At the time, Johnson was full of praise for Allen. “I welcome any constructive suggestions on combating knife crime and Lily Allen has already proved her commitment to help address this problem,” he told NME in 2018. He is less forthcoming in his book: “Lily Allen is a brilliant creative mind, but I wasn’t sure I could make sense of a knife-blunting strategy.”
When he was foreign secretary, Johnson claims that he became “pretty messianic about female education” after meeting Nobel laureate Malala Yousafzai and hearing about how the Taliban banned girls from going to school.
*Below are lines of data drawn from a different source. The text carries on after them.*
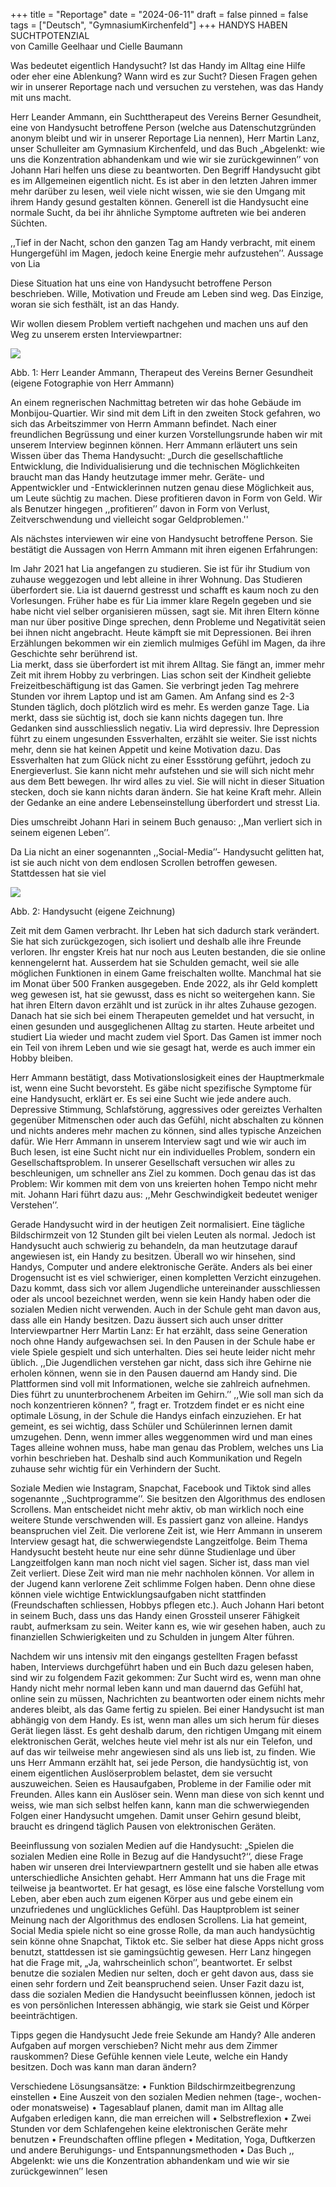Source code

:+++
title = "Reportage"
date = "2024-06-11"
draft = false
pinned = false
tags = ["Deutsch", "GymnasiumKirchenfeld"]
+++
HANDYS HABEN SUCHTPOTENZIAL\
von Camille Geelhaar und Cielle Baumann 

Was bedeutet eigentlich Handysucht? Ist das Handy im Alltag eine Hilfe oder eher eine Ablenkung? Wann wird es zur Sucht? 
Diesen Fragen gehen wir in unserer Reportage nach und versuchen zu verstehen, was das Handy mit uns macht.

Herr Leander Ammann, ein Suchttherapeut des Vereins Berner Gesundheit, eine von Handysucht betroffene Person (welche aus Datenschutzgründen anonym bleibt und wir in unserer Reportage Lia nennen), Herr Martin Lanz, unser Schulleiter am Gymnasium Kirchenfeld, und das Buch „Abgelenkt: wie uns die Konzentration abhandenkam und wie wir sie zurückgewinnen’’ von Johann Hari helfen uns diese zu beantworten.
Den Begriff Handysucht gibt es im Allgemeinen eigentlich nicht. Es ist aber in den letzten Jahren immer mehr darüber zu lesen, weil viele nicht wissen, wie sie den Umgang mit ihrem Handy gesund gestalten können. Generell ist die Handysucht eine normale Sucht, da bei ihr ähnliche Symptome auftreten wie bei anderen Süchten.

,,Tief in der Nacht, schon den ganzen Tag am Handy verbracht, mit einem Hungergefühl im Magen, jedoch keine Energie mehr aufzustehen’’. 
Aussage von Lia

Diese Situation hat uns eine von Handysucht betroffene Person beschrieben. Wille, Motivation und Freude am Leben sind weg. Das Einzige, woran sie sich festhält, ist an das Handy.

Wir wollen diesem Problem vertieft nachgehen und machen uns auf den Weg zu unserem ersten Interviewpartner:

![](reportage1.jpg)

Abb. 1: Herr Leander Ammann, Therapeut des Vereins Berner Gesundheit
(eigene Fotographie von Herr Ammann)

An einem regnerischen Nachmittag betreten wir das hohe Gebäude im Monbijou-Quartier. Wir sind mit dem Lift in den zweiten Stock gefahren, wo sich das Arbeitszimmer von Herrn Ammann befindet. Nach einer freundlichen Begrüssung und einer kurzen Vorstellungsrunde haben wir mit unserem Interview beginnen können.
Herr Ammann erläutert uns sein Wissen über das Thema Handysucht: „Durch die gesellschaftliche Entwicklung, die Individualisierung und die technischen Möglichkeiten braucht man das Handy 
heutzutage immer mehr. Geräte- und Appentwickler und -Entwicklerinnen nutzen genau diese Möglichkeit aus, um Leute süchtig zu machen. Diese profitieren davon in Form von Geld. Wir als Benutzer hingegen ,,profitieren’’ davon in Form von Verlust, Zeitverschwendung und vielleicht sogar Geldproblemen.''

Als nächstes interviewen wir eine von Handysucht betroffene Person. Sie bestätigt die Aussagen von Herrn Ammann mit ihren eigenen Erfahrungen:

Im Jahr 2021 hat Lia angefangen zu studieren. Sie ist für ihr Studium von zuhause weggezogen und lebt alleine in ihrer Wohnung. Das Studieren überfordert sie. Lia ist dauernd gestresst und schafft es kaum noch zu den Vorlesungen. 
Früher habe es für Lia immer klare Regeln gegeben und sie habe nicht viel selber organisieren müssen, sagt sie. Mit ihren Eltern könne man nur über positive Dinge sprechen, denn Probleme und Negativität seien bei ihnen nicht angebracht. Heute kämpft sie mit Depressionen.
Bei ihren Erzählungen bekommen wir ein ziemlich mulmiges Gefühl im Magen, da ihre Geschichte sehr berührend ist.\
Lia merkt, dass sie überfordert ist mit ihrem Alltag. Sie fängt an, immer mehr Zeit mit ihrem Hobby zu verbringen. Lias schon seit der Kindheit geliebte Freizeitbeschäftigung ist das Gamen. Sie verbringt jeden Tag mehrere Stunden vor ihrem Laptop und ist am Gamen. Am Anfang sind es 2-3 Stunden täglich, doch plötzlich wird es mehr. Es werden ganze Tage. Lia merkt, dass sie süchtig ist, doch sie kann nichts dagegen tun. Ihre Gedanken sind ausschliesslich negativ. Lia wird depressiv. Ihre Depression führt zu einem ungesunden Essverhalten, erzählt sie weiter. Sie isst nichts mehr, denn sie hat keinen Appetit und keine Motivation dazu. Das Essverhalten hat zum Glück nicht zu einer Essstörung geführt, jedoch zu Energieverlust. Sie kann nicht mehr aufstehen und sie will sich nicht mehr aus dem Bett bewegen. Ihr wird alles zu viel. Sie will nicht in dieser Situation stecken, doch sie kann nichts daran ändern. Sie hat keine Kraft mehr. Allein der Gedanke an eine andere Lebenseinstellung überfordert und stresst Lia. 

Dies umschreibt Johann Hari in seinem Buch genauso: ,,Man verliert sich in seinem eigenen Leben’’. 

Da Lia nicht an einer sogenannten ,,Social-Media’’- Handysucht gelitten hat, ist sie auch nicht von dem endlosen Scrollen betroffen gewesen. Stattdessen hat sie viel 

![](reportage2.png)

Abb. 2: Handysucht
(eigene Zeichnung)

Zeit mit dem Gamen verbracht. Ihr Leben hat sich dadurch stark verändert. Sie hat sich zurückgezogen, sich isoliert und deshalb alle ihre Freunde verloren. Ihr engster Kreis hat nur noch aus Leuten bestanden, die sie online kennengelernt hat. Ausserdem hat sie Schulden gemacht, weil sie alle möglichen Funktionen in einem Game freischalten wollte. Manchmal hat sie im Monat über 500 Franken ausgegeben. 
Ende 2022, als ihr Geld komplett weg gewesen ist, hat sie gewusst, dass es nicht so weitergehen kann. Sie hat ihren Eltern davon erzählt und ist zurück in ihr altes Zuhause gezogen. Danach hat sie sich bei einem Therapeuten gemeldet und hat versucht, in einen gesunden und ausgeglichenen Alltag zu starten.
Heute arbeitet und studiert Lia wieder und macht zudem viel Sport. Das Gamen ist immer noch ein Teil von ihrem Leben und wie sie gesagt hat, werde es auch immer ein Hobby bleiben.

Herr Ammann bestätigt, dass Motivationslosigkeit eines der Hauptmerkmale ist, wenn eine Sucht bevorsteht. Es gäbe nicht spezifische Symptome für eine Handysucht, erklärt er. Es sei eine Sucht wie jede andere auch. Depressive Stimmung, Schlafstörung, aggressives oder gereiztes Verhalten gegenüber Mitmenschen oder auch das 
Gefühl, nicht abschalten zu können und nichts anderes mehr machen zu können, sind alles typische Anzeichen dafür.
Wie Herr Ammann in unserem Interview sagt und wie wir auch im Buch lesen, ist eine Sucht nicht nur ein individuelles Problem, sondern ein Gesellschaftsproblem. In unserer Gesellschaft versuchen wir alles zu beschleunigen, um schneller ans Ziel zu kommen. Doch genau das ist das Problem: Wir kommen mit dem von uns kreierten hohen Tempo nicht mehr mit. Johann Hari führt dazu aus: ,,Mehr Geschwindigkeit bedeutet weniger Verstehen’’. 

Gerade Handysucht wird in der heutigen Zeit normalisiert. Eine tägliche Bildschirmzeit von 12 Stunden gilt bei vielen Leuten als normal. Jedoch ist Handysucht auch schwierig zu behandeln, da man heutzutage darauf angewiesen ist, ein Handy zu besitzen. Überall wo wir hinsehen, sind Handys, Computer und andere elektronische Geräte. Anders als bei einer Drogensucht ist es viel schwieriger, einen kompletten Verzicht einzugehen. Dazu kommt, dass sich vor allem Jugendliche untereinander ausschliessen oder als uncool bezeichnet werden, wenn sie kein Handy haben oder die sozialen Medien nicht verwenden. Auch in der Schule geht man davon aus, dass alle ein Handy besitzen. 
Dazu äussert sich auch unser dritter Interviewpartner Herr Martin Lanz:
Er hat erzählt, dass seine Generation noch ohne Handy aufgewachsen sei. In den Pausen in der Schule habe er viele Spiele gespielt und sich unterhalten. Dies sei heute leider nicht mehr üblich. ,,Die Jugendlichen verstehen gar nicht, dass sich ihre Gehirne nie erholen können, wenn sie in den Pausen dauernd am Handy sind. Die Plattformen sind voll mit Informationen, welche sie zahlreich aufnehmen. Dies führt zu ununterbrochenem Arbeiten im Gehirn.’’ ,,Wie soll man sich da noch konzentrieren können? ”, fragt er. Trotzdem findet er es nicht eine optimale Lösung, in der Schule die Handys einfach einzuziehen. Er hat gemeint, es sei wichtig, dass Schüler und Schülerinnen lernen damit umzugehen. Denn, wenn immer alles weggenommen wird und man eines Tages alleine wohnen muss, habe man genau das Problem, welches uns Lia vorhin beschrieben hat. Deshalb sind auch Kommunikation und Regeln zuhause sehr wichtig für ein Verhindern der Sucht.

Soziale Medien wie Instagram, Snapchat, Facebook und Tiktok sind alles sogenannte ,,Suchtprogramme’’. Sie besitzen den Algorithmus des endlosen Scrollens. Man entscheidet nicht mehr aktiv, ob man wirklich noch eine weitere Stunde verschwenden will. Es passiert ganz von alleine. Handys beanspruchen viel Zeit. Die verlorene Zeit ist, wie Herr Ammann in unserem Interview gesagt hat, die schwerwiegendste Langzeitfolge. 
Beim Thema Handysucht besteht heute nur eine sehr dünne Studienlage und über Langzeitfolgen kann man noch nicht viel sagen. Sicher ist, dass man viel Zeit verliert. Diese Zeit wird man nie mehr nachholen können. Vor allem in der Jugend kann verlorene Zeit schlimme Folgen haben. Denn ohne diese können viele wichtige Entwicklungsaufgaben nicht stattfinden (Freundschaften schliessen, Hobbys pflegen etc.).
Auch Johann Hari betont in seinem Buch, dass uns das Handy einen Grossteil unserer Fähigkeit raubt, aufmerksam zu sein. Weiter kann es, wie wir gesehen haben, auch zu finanziellen Schwierigkeiten und zu Schulden in jungem Alter führen. 

Nachdem wir uns intensiv mit den eingangs gestellten Fragen befasst haben, Interviews durchgeführt haben und ein Buch dazu gelesen haben, sind wir zu folgendem Fazit gekommen:
Zur Sucht wird es, wenn man ohne Handy nicht mehr normal leben kann und man dauernd das Gefühl hat, online sein zu müssen, Nachrichten zu beantworten oder einem nichts mehr anderes bleibt, als das Game fertig zu spielen.
Bei einer Handysucht ist man abhängig von dem Handy. Es ist, wenn man alles um sich herum für dieses Gerät liegen lässt.
Es geht deshalb darum, den richtigen Umgang mit einem elektronischen Gerät, welches heute viel mehr ist als nur ein Telefon, und auf das wir teilweise mehr angewiesen sind als uns lieb ist, zu finden. Wie uns Herr Ammann erzählt hat, sei jede Person, die handysüchtig ist, von einem eigentlichen Auslöserproblem belastet, dem sie versucht auszuweichen. Seien es Hausaufgaben, Probleme in der Familie oder mit Freunden. Alles kann ein Auslöser sein. Wenn man diese von sich kennt und weiss, wie man sich selbst helfen kann, kann man die schwerwiegenden Folgen einer Handysucht umgehen. Damit unser Gehirn gesund bleibt, braucht es dringend täglich Pausen von elektronischen Geräten. 

Beeinflussung von sozialen Medien auf die Handysucht:
„Spielen die sozialen Medien eine Rolle in Bezug auf die Handysucht?‘‘, diese Frage haben wir unseren drei Interviewpartnern gestellt und sie haben alle etwas unterschiedliche Ansichten gehabt. 
Herr Ammann hat uns die Frage mit teilweise ja beantwortet. Er hat gesagt, es löse eine falsche Vorstellung vom Leben, aber eben auch zum eigenen Körper aus und gebe einem ein unzufriedenes und unglückliches Gefühl. Das Hauptproblem ist seiner Meinung nach der Algorithmus des endlosen Scrollens. 
Lia hat gemeint, Social Media spiele nicht so eine grosse Rolle, da man auch handysüchtig sein könne ohne Snapchat, Tiktok etc. Sie selber hat diese Apps nicht gross benutzt, stattdessen ist sie gamingsüchtig gewesen.
Herr Lanz hingegen hat die Frage mit, „Ja, wahrscheinlich schon’’, beantwortet. Er selbst benutze die sozialen Medien nur selten, doch er geht davon aus, dass sie einen sehr fordern und Zeit beanspruchend seien. 
Unser Fazit dazu ist, dass die sozialen Medien die Handysucht beeinflussen können, jedoch ist es von persönlichen Interessen abhängig, wie stark sie Geist und Körper beeinträchtigen. 

Tipps gegen die Handysucht
Jede freie Sekunde am Handy? Alle anderen Aufgaben auf morgen verschieben? Nicht mehr aus dem Zimmer rauskommen? Diese Gefühle kennen viele Leute, welche ein Handy besitzen. Doch was kann man daran ändern? 

Verschiedene Lösungsansätze:
•	Funktion Bildschirmzeitbegrenzung einstellen
•	Eine Auszeit von den sozialen Medien nehmen (tage-, wochen- oder monatsweise)
•	Tagesablauf planen, damit man im Alltag alle Aufgaben erledigen kann, die man erreichen will
•	Selbstreflexion 
•	Zwei Stunden vor dem Schlafengehen keine elektronischen Geräte mehr benutzen
•	Freundschaften offline pflegen
•	Meditation, Yoga, Duftkerzen und andere Beruhigungs- und Entspannungsmethoden
•	Das Buch ,, Abgelenkt: wie uns die Konzentration abhandenkam und wie wir sie zurückgewinnen’’ lesen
In 2017 he staged a “big event” at the UN General Assembly in New York to discuss the matter, and invited Harry Potter star and women’s rights campaigner Emma Watson on the advice of his officials. “For some reason she turned me down,” Johnson wrote. Never one to take rejection on the chin, he adds: “She later turned her wrath on J.K Rowling herself, over the ridiculous issue of whether women can have penises, so I felt I was in good company.” In 2021, Emma Watson was one of 450 signatories on an open letter to Boris Johnson, calling for more women on the UK’s COP26 leadership team.
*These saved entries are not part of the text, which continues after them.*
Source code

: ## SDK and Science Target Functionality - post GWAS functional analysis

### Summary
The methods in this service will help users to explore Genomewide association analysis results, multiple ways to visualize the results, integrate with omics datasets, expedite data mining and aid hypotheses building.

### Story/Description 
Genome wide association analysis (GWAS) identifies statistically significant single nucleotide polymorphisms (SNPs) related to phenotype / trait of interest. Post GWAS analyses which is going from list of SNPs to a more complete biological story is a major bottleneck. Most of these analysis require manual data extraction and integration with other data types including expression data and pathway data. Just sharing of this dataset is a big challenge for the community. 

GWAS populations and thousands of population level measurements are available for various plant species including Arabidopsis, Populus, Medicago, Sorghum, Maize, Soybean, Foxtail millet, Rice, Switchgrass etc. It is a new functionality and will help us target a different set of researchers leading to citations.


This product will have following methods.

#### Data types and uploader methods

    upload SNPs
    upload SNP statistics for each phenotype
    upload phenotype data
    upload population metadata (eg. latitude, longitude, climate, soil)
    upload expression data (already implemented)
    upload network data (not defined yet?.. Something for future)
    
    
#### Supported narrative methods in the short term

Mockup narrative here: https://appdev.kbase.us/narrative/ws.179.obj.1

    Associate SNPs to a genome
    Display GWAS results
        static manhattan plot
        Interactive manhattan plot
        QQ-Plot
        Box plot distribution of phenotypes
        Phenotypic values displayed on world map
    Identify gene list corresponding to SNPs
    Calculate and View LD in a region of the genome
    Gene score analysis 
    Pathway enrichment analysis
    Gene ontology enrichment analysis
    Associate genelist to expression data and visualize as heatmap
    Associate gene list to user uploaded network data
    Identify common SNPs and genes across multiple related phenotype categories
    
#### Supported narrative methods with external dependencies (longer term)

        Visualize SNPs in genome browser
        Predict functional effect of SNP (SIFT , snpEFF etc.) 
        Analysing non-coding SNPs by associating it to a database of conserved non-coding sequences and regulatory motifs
While he was at the climate summit in Glasgow, Johnson had a toe-clenching run in with Leonardo DiCaprio. The star was there in his capacity as a climate campaigner and apparently asked to use the bathroom in Johnson’s Presidency Suite.
Johnson wrote that DiCaprio “seemed to be detained for some time,” and tried to make a hasty exit once he emerged. In an effort to detain him, Johnson started quoting DiCaprio’s lines from the film Blood Diamond “in a thick South African accent”. Perhaps unsurprisingly, this did not have the intended effect. “I will see you later, my friend,” was DiCaprio’s curt response, before he “stalked off”. Johnson and his team promptly rechristened him “Leonardo DiCrapio”.
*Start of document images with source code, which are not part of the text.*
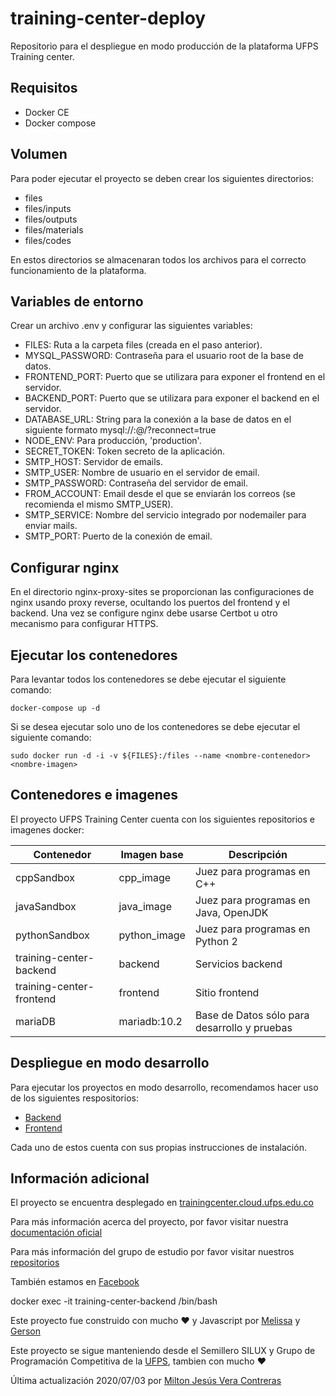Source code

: # training-center-deploy

Repositorio para el despliegue en modo producción de la plataforma UFPS Training center.

## Requisitos 

- Docker CE
- Docker compose

## Volumen

Para poder ejecutar el proyecto se deben crear los siguientes directorios:

- files
- files/inputs
- files/outputs
- files/materials
- files/codes

En estos directorios se almacenaran todos los archivos para el correcto funcionamiento de la plataforma.

## Variables de entorno

Crear un archivo .env y configurar las siguientes variables:

- FILES: Ruta a la carpeta files (creada en el paso anterior).
- MYSQL_PASSWORD: Contraseña para el usuario root de la base de datos.
- FRONTEND_PORT: Puerto que se utilizara para exponer el frontend en el servidor.
- BACKEND_PORT: Puerto que se utilizara para exponer el backend en el servidor.
- DATABASE_URL: String para la conexión a la base de datos en el siguiente formato mysql://<username>:<password>@<host>/<database>?reconnect=true
- NODE_ENV: Para producción, 'production'.
- SECRET_TOKEN: Token secreto de la aplicación.
- SMTP_HOST: Servidor de emails.
- SMTP_USER: Nombre de usuario en el servidor de email.
- SMTP_PASSWORD: Contraseña del servidor de email.
- FROM_ACCOUNT: Email desde el que se enviarán los correos (se recomienda el mismo SMTP_USER).
- SMTP_SERVICE: Nombre del servicio integrado por nodemailer para enviar mails.
- SMTP_PORT: Puerto de la conexión de email.

## Configurar nginx

En el directorio nginx-proxy-sites se proporcionan las configuraciones de nginx usando proxy reverse, ocultando los puertos del frontend y el backend. Una vez se configure nginx debe usarse Certbot u otro mecanismo para configurar HTTPS.

## Ejecutar los contenedores

Para levantar todos los contenedores se debe ejecutar el siguiente comando:

```
docker-compose up -d
```

Si se desea ejecutar solo uno de los contenedores se debe ejecutar el siguiente comando:

```
sudo docker run -d -i -v ${FILES}:/files --name <nombre-contenedor> <nombre-imagen>
```

## Contenedores e imagenes

El proyecto UFPS Training Center cuenta con los siguientes repositorios e imagenes docker:

| Contenedor  | Imagen base | Descripción
| ------------- | ------------- | ------------- 
| cppSandbox  | cpp_image  | Juez para programas en C++ |
| javaSandbox  | java_image  | Juez para programas en Java, OpenJDK |
| pythonSandbox  | python_image  | Juez para programas en Python 2 |
| training-center-backend  | backend  | Servicios backend |
| training-center-frontend  | frontend  | Sitio frontend |
| mariaDB  | mariadb:10.2  |  Base de Datos sólo para desarrollo y pruebas |


## Despliegue en modo desarrollo

Para ejecutar los proyectos en modo desarrollo, recomendamos hacer uso de los siguientes respositorios:

- [Backend](https://github.com/ProgramacionCompetitivaUFPS/training-center-backend)
- [Frontend](https://github.com/ProgramacionCompetitivaUFPS/training-center-frontend)

Cada uno de estos cuenta con sus propias instrucciones de instalación.

## Información adicional

El proyecto se encuentra desplegado en [trainingcenter.cloud.ufps.edu.co](http://trainingcenter.cloud.ufps.edu.co)

Para más información acerca del proyecto, por favor visitar nuestra [documentación oficial](http://ufpstrainingcenter.com/anexos/) 

Para más información del grupo de estudio por favor visitar nuestros [repositorios](https://github.com/ProgramacionCompetitivaUFPS)

También estamos en [Facebook](https://www.facebook.com/groups/1403963166573403)


docker exec -it training-center-backend /bin/bash


Este proyecto fue construido con mucho :heart: y Javascript por [Melissa](https://github.com/Meyito) y [Gerson](https://github.com/GersonLazaro)

Este proyecto se sigue manteniendo desde el Semillero SILUX y Grupo de Programación Competitiva de la [UFPS](https://ww2.ufps.edu.co/), tambien con mucho :heart:

Última actualización 2020/07/03 por [Milton Jesús Vera Contreras](https://miljeveco.contently.com/)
The only celebrity in Unleashed who Johnson does not appear to burn bridges with is Arnold Schwarzenegger. During the London Olympics in 2012, Johnson (then mayor), took Schwarzenegger for a ride in the new cable cars he had built across the Thames in East London.
“Very naaice,” was Schwarzenegger’s response, as they “surveyed the glories of Canning Town”. Johnson clearly has a soft spot for the bodybuilder turned California governor. The epigraph of Unleashed is “Hasta la vista, baby,” Schwarzenegger’s catchphrase in Terminator 2, which Johnson also quoted in his final PMQs as leader.
In the final chapters of the book, Johnson writes that he has “no idea” whether he’ll return to frontline politics. But if his predilection for Terminator quotes is anything to go by, it’s worth remembering the most famous line: “I’ll be back”.